Is there a specific way the blog’s content complements the print issue’s content?

The blog content itself has evolved a lot in the past year. When I came into this position, the blog content was very different than it is now. It was intended to be more viral; there were GIFs, shorter posts, things that were easily shared. I wanted to make the blog—while it’s still a separate platform from the print issues—something that complements it. I wanted the writing to be indicative of what you’d find in the journal. It’s a little bit more in-depth now, with more of an emphasis on analyzing the craft in writing. Occasionally there are personal essays that you’ll find on the blog, but you can think of it as an intro to the journal.

Are you conscious of having a very specific Boston focus on the blog?

[The bloggers] are from all across the country. We’ve had some international, too. I’m not sure if any of the current ones are international.
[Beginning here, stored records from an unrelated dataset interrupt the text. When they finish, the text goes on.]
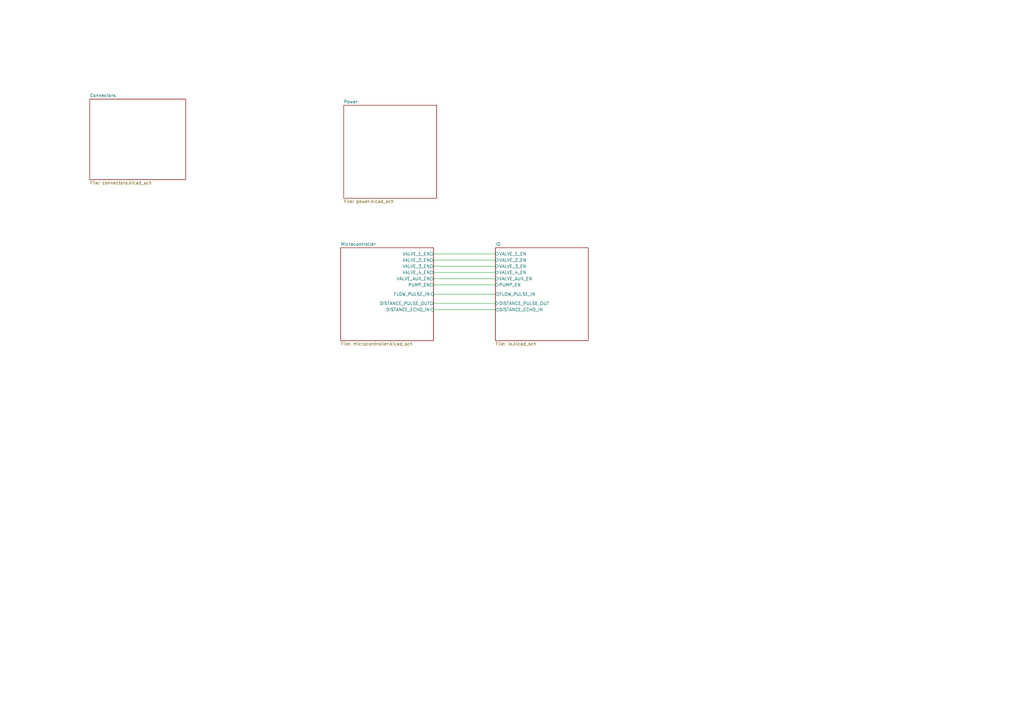
<source format=kicad_sch>
(kicad_sch
	(version 20250114)
	(generator "eeschema")
	(generator_version "9.0")
	(uuid "5d7ac222-0507-4d15-abeb-aaf90d577192")
	(paper "A3")
	(title_block
		(title "Overall")
		(date "2023-06-27")
		(rev "0.1")
		(company "SnowdenLabs")
		(comment 1 "Thyme after Thyme")
	)
	(lib_symbols)
	(wire
		(pts
			(xy 177.8 109.22) (xy 203.2 109.22)
		)
		(stroke
			(width 0)
			(type default)
		)
		(uuid "310427a1-0b63-424b-8bd7-0ad4f56d0870")
	)
	(wire
		(pts
			(xy 177.8 116.84) (xy 203.2 116.84)
		)
		(stroke
			(width 0)
			(type default)
		)
		(uuid "570744f5-261b-452f-b8be-22e73554be68")
	)
	(wire
		(pts
			(xy 177.8 114.3) (xy 203.2 114.3)
		)
		(stroke
			(width 0)
			(type default)
		)
		(uuid "68d52c8e-c90d-421d-9912-8d0ce1d7eff4")
	)
	(wire
		(pts
			(xy 177.8 127) (xy 203.2 127)
		)
		(stroke
			(width 0)
			(type default)
		)
		(uuid "6a156870-327e-4038-8e9a-c30f2b974f0b")
	)
	(wire
		(pts
			(xy 177.8 124.46) (xy 203.2 124.46)
		)
		(stroke
			(width 0)
			(type default)
		)
		(uuid "a438030f-7d68-4104-a06c-d405a2c82855")
	)
	(wire
		(pts
			(xy 177.8 120.65) (xy 203.2 120.65)
		)
		(stroke
			(width 0)
			(type default)
		)
		(uuid "b3401230-bbba-475f-9591-d0b5d581af0b")
	)
	(wire
		(pts
			(xy 177.8 106.68) (xy 203.2 106.68)
		)
		(stroke
			(width 0)
			(type default)
		)
		(uuid "d71ff0b3-8fd5-413f-be70-2f0175e0bdcf")
	)
	(wire
		(pts
			(xy 177.8 111.76) (xy 203.2 111.76)
		)
		(stroke
			(width 0)
			(type default)
		)
		(uuid "eec6f9f5-3fa1-4ae9-ae02-12c982bbbb45")
	)
	(wire
		(pts
			(xy 177.8 104.14) (xy 203.2 104.14)
		)
		(stroke
			(width 0)
			(type default)
		)
		(uuid "fad4fbc9-d0c5-4875-a562-52b31cac770f")
	)
	(sheet
		(at 139.7 101.6)
		(size 38.1 38.1)
		(exclude_from_sim no)
		(in_bom yes)
		(on_board yes)
		(dnp no)
		(fields_autoplaced yes)
		(stroke
			(width 0.1524)
			(type solid)
		)
		(fill
			(color 0 0 0 0.0000)
		)
		(uuid "1e6b2948-3a73-4d2a-b623-fca0d5a4647b")
		(property "Sheetname" "Microcontroller"
			(at 139.7 100.8884 0)
			(effects
				(font
					(size 1.27 1.27)
				)
				(justify left bottom)
			)
		)
		(property "Sheetfile" "microcontroller.kicad_sch"
			(at 139.7 140.2846 0)
			(effects
				(font
					(size 1.27 1.27)
				)
				(justify left top)
			)
		)
		(pin "VALVE_1_EN" output
			(at 177.8 104.14 0)
			(uuid "8b921237-28ee-4fda-a70d-d98da3581660")
			(effects
				(font
					(size 1.27 1.27)
				)
				(justify right)
			)
		)
		(pin "VALVE_4_EN" output
			(at 177.8 111.76 0)
			(uuid "6d96d85a-dd5c-4b28-abc3-3611559cce20")
			(effects
				(font
					(size 1.27 1.27)
				)
				(justify right)
			)
		)
		(pin "VALVE_2_EN" output
			(at 177.8 106.68 0)
			(uuid "ad7e441c-ffb8-4f5a-ad3c-03d94283c96b")
			(effects
				(font
					(size 1.27 1.27)
				)
				(justify right)
			)
		)
		(pin "VALVE_3_EN" output
			(at 177.8 109.22 0)
			(uuid "449802a0-fe89-4b93-a9dc-14617df2e8a7")
			(effects
				(font
					(size 1.27 1.27)
				)
				(justify right)
			)
		)
		(pin "VALVE_AUX_EN" output
			(at 177.8 114.3 0)
			(uuid "3b0b4a88-7844-4ce1-98ca-92d740832dbf")
			(effects
				(font
					(size 1.27 1.27)
				)
				(justify right)
			)
		)
		(pin "PUMP_EN" output
			(at 177.8 116.84 0)
			(uuid "a3ca35e2-657c-4fb0-b224-07fe32062587")
			(effects
				(font
					(size 1.27 1.27)
				)
				(justify right)
			)
		)
		(pin "DISTANCE_ECHO_IN" input
			(at 177.8 127 0)
			(uuid "157f8057-886b-4277-8f4c-805d1a81f8fb")
			(effects
				(font
					(size 1.27 1.27)
				)
				(justify right)
			)
		)
		(pin "FLOW_PULSE_IN" input
			(at 177.8 120.65 0)
			(uuid "a8430cd9-0c2b-4927-885f-d5515c0e8d78")
			(effects
				(font
					(size 1.27 1.27)
				)
				(justify right)
			)
		)
		(pin "DISTANCE_PULSE_OUT" output
			(at 177.8 124.46 0)
			(uuid "97d8da33-d0c3-4e06-8601-60c730494242")
			(effects
				(font
					(size 1.27 1.27)
				)
				(justify right)
			)
		)
		(instances
			(project "thymeafterthyme"
				(path "/5d7ac222-0507-4d15-abeb-aaf90d577192"
					(page "3")
				)
			)
		)
	)
	(sheet
		(at 140.97 43.18)
		(size 38.1 38.1)
		(exclude_from_sim no)
		(in_bom yes)
		(on_board yes)
		(dnp no)
		(fields_autoplaced yes)
		(stroke
			(width 0.1524)
			(type solid)
		)
		(fill
			(color 0 0 0 0.0000)
		)
		(uuid "2f12a85a-0255-4250-a281-38eafb39c901")
		(property "Sheetname" "Power"
			(at 140.97 42.4684 0)
			(effects
				(font
					(size 1.27 1.27)
				)
				(justify left bottom)
			)
		)
		(property "Sheetfile" "power.kicad_sch"
			(at 140.97 81.8646 0)
			(effects
				(font
					(size 1.27 1.27)
				)
				(justify left top)
			)
		)
		(instances
			(project "thymeafterthyme"
				(path "/5d7ac222-0507-4d15-abeb-aaf90d577192"
					(page "2")
				)
			)
		)
	)
	(sheet
		(at 203.2 101.6)
		(size 38.1 38.1)
		(exclude_from_sim no)
		(in_bom yes)
		(on_board yes)
		(dnp no)
		(fields_autoplaced yes)
		(stroke
			(width 0.1524)
			(type solid)
		)
		(fill
			(color 0 0 0 0.0000)
		)
		(uuid "736f41c3-c1f4-4de1-8181-bfcb7eb0063a")
		(property "Sheetname" "IO"
			(at 203.2 100.8884 0)
			(effects
				(font
					(size 1.27 1.27)
				)
				(justify left bottom)
			)
		)
		(property "Sheetfile" "io.kicad_sch"
			(at 203.2 140.2846 0)
			(effects
				(font
					(size 1.27 1.27)
				)
				(justify left top)
			)
		)
		(pin "VALVE_2_EN" input
			(at 203.2 106.68 180)
			(uuid "2d294628-2313-4425-85bb-05d555258596")
			(effects
				(font
					(size 1.27 1.27)
				)
				(justify left)
			)
		)
		(pin "VALVE_1_EN" input
			(at 203.2 104.14 180)
			(uuid "cefe83c0-8ae7-4b51-9ad8-0767e1ff6c56")
			(effects
				(font
					(size 1.27 1.27)
				)
				(justify left)
			)
		)
		(pin "VALVE_AUX_EN" input
			(at 203.2 114.3 180)
			(uuid "012e2dd8-c5a1-45f1-abea-811e4b87cb0f")
			(effects
				(font
					(size 1.27 1.27)
				)
				(justify left)
			)
		)
		(pin "PUMP_EN" input
			(at 203.2 116.84 180)
			(uuid "036f215a-3749-490d-8404-d2b74f33009f")
			(effects
				(font
					(size 1.27 1.27)
				)
				(justify left)
			)
		)
		(pin "VALVE_3_EN" input
			(at 203.2 109.22 180)
			(uuid "219f134a-1d35-4346-8aca-13fdaaba2839")
			(effects
				(font
					(size 1.27 1.27)
				)
				(justify left)
			)
		)
		(pin "VALVE_4_EN" input
			(at 203.2 111.76 180)
			(uuid "66725551-1629-4dff-b5ac-31c3e893ef0f")
			(effects
				(font
					(size 1.27 1.27)
				)
				(justify left)
			)
		)
		(pin "FLOW_PULSE_IN" output
			(at 203.2 120.65 180)
			(uuid "141c2910-c80c-4b5c-8233-abe3fa5eb505")
			(effects
				(font
					(size 1.27 1.27)
				)
				(justify left)
			)
		)
		(pin "DISTANCE_PULSE_OUT" input
			(at 203.2 124.46 180)
			(uuid "e5892bab-bb4b-4368-b040-d63532fd7af9")
			(effects
				(font
					(size 1.27 1.27)
				)
				(justify left)
			)
		)
		(pin "DISTANCE_ECHO_IN" output
			(at 203.2 127 180)
			(uuid "ecdaf580-7f87-4dd4-bf7b-7c09bab47fd9")
			(effects
				(font
					(size 1.27 1.27)
				)
				(justify left)
			)
		)
		(instances
			(project "thymeafterthyme"
				(path "/5d7ac222-0507-4d15-abeb-aaf90d577192"
					(page "4")
				)
			)
		)
	)
	(sheet
		(at 36.83 40.64)
		(size 39.37 33.02)
		(exclude_from_sim no)
		(in_bom yes)
		(on_board yes)
		(dnp no)
		(fields_autoplaced yes)
		(stroke
			(width 0.1524)
			(type solid)
		)
		(fill
			(color 0 0 0 0.0000)
		)
		(uuid "9d687eaa-f5ae-4815-b721-ff1b66d35f8d")
		(property "Sheetname" "Connectors"
			(at 36.83 39.9284 0)
			(effects
				(font
					(size 1.27 1.27)
				)
				(justify left bottom)
			)
		)
		(property "Sheetfile" "connectors.kicad_sch"
			(at 36.83 74.2446 0)
			(effects
				(font
					(size 1.27 1.27)
				)
				(justify left top)
			)
		)
		(instances
			(project "thymeafterthyme"
				(path "/5d7ac222-0507-4d15-abeb-aaf90d577192"
					(page "5")
				)
			)
		)
	)
	(sheet_instances
		(path "/"
			(page "1")
		)
	)
	(embedded_fonts no)
)

</source>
Actually, Daniel Pena—I don’t know if he’s back from Mexico—was living in Mexico City on a Fulbright [scholarship]. He might still be. He writes a lot about what’s happening in Mexico and how that relates to literature. We like to have a wide scope, just so people can be interested and can find something that they like to read about on the blog.

Are there any stories that have gone viral?

Yes! One of our bloggers is Rebecca Makkai, and she just had a book come out last year. She gets a lot of press as a writer. She’s really funny; she has a Facebook page where she has a lot of fans and she shares things with them. She writes “writer satire” for us about once a month. There was this post, “Writers You Want to Punch in the Face(book).” It was basically saying, “you know those writers you’re friends with on Facebook that publish all of those annoying writerly things on Facebook?” Then she went on to make up this person, and made fun of him. Somebody—I’m not sure if it was Rebecca or somebody else—made a Twitter account for this fake person that she’d created in the blog post, and the whole thing just blew up.

This interview has been condensed and edited for clarity.